I love talking about books, writing, and my work. Just wind me up and get me started, and I’ll keep going. I’ll share some ideas from Birthing the Elephant, my how-to guide for women entrepreneurs and talk about how the idea for my YA novel came to me and what the story is about in broad brushstrokes.

But, thanks to Hemingway, I try to resist making it a tell-all fest and gabbing on and on about precisely what I’m working on at the moment. That’s right, Hemingway. As an ex-pat, he spent many an hour in cafes shooting the breeze with other writers — F. Scott Fitzgerald among them. But he rarely talked about the pages he’d just written or was planning to write because he felt it sapped his creative energy.

Just recently, I came across support for Hemingway’s belief in Dorothea Brande’s great guide, Becoming a Writer. In a section called, “Keep Your Own Counsel,” she observes: “…words are your medium, and effective use of them your profession, but your unconscious self (which is your wishful part) will not care whether the words you use are written down or talked to the world at large. If you are for the moment fortunate enough to have a responsive audience you often suffer for it later. You will have created your story and reaped your reward in approval or shocked disapproval; in either case you will have hit your mark. Afterward you will find yourself disinclined to go on with the laborious process of writing that story at full length; unconsciously you will consider it as already done, a twice-told tale. If you can conquer the disinclination to write you may still find that a slightly flat, uninterested note creeps in, in spite of you. So practice a wise taciturnity. When you have completed a fair first draft, you can, if you like, offer it for criticism and advice; but to talk too early is a grave mistake.”

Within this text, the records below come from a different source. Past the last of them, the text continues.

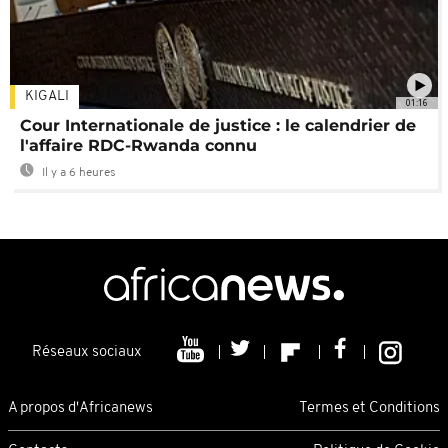
KIGALI
01:16
Cour Internationale de justice : le calendrier de
l'affaire RDC-Rwanda connu
Il y a 6 heures
Réseaux sociaux
A propos d'Africanews
Termes et Conditions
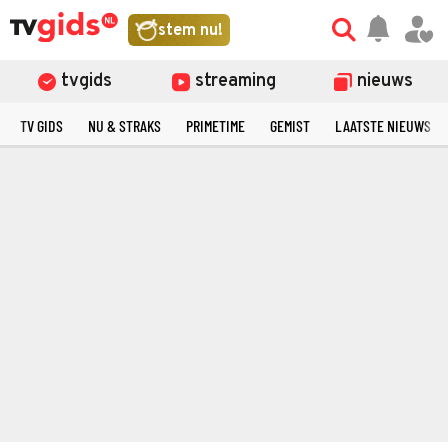
stem nu!
tvgids
streaming
nieuws
TV GIDS
NU & STRAKS
PRIMETIME
GEMIST
LAATSTE NIEUWS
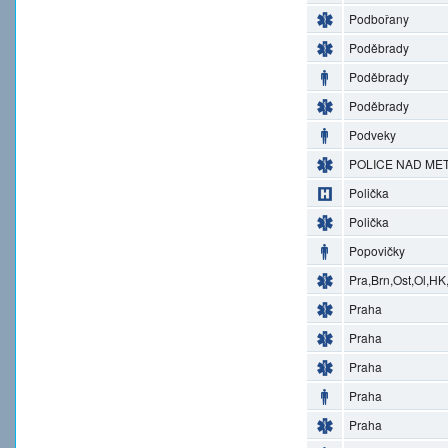
Podbořany
Poděbrady
Poděbrady
Poděbrady
Podveky
POLICE NAD MET
Polička
Polička
Popovičky
Pra,Brn,Ost,Ol,HK
Praha
Praha
Praha
Praha
Praha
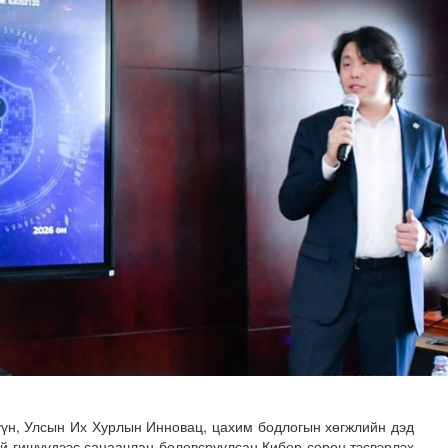
тад орсноор хоногт 250 м³ лаг хатааж, шатаах хүчин ч..
үн, Улсын Их Хурлын Инновац, цахим бодлогын хөгжлийн дэд
эй гишүүдээс санаачлан боловсруулсан Кибер сөрөн тэсвэрлэх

Fascinating! “To talk too early is a grave mistake:” As soon as I read this, it had the ring of truth for me. I remembered times when I’d done exactly this and how it felt — and how reading Hemingway’s words a while ago had struck a chord with me. Now I know why.

How about you? Do you find that it’s best to keep your daily, ongoing work “close to the vest” — and refrain from talking about it? Or do you often find yourself, as I do, tempted to share more than might be wise about what you’re working on? How do you handle this? I’d love to hear about it as we all write on.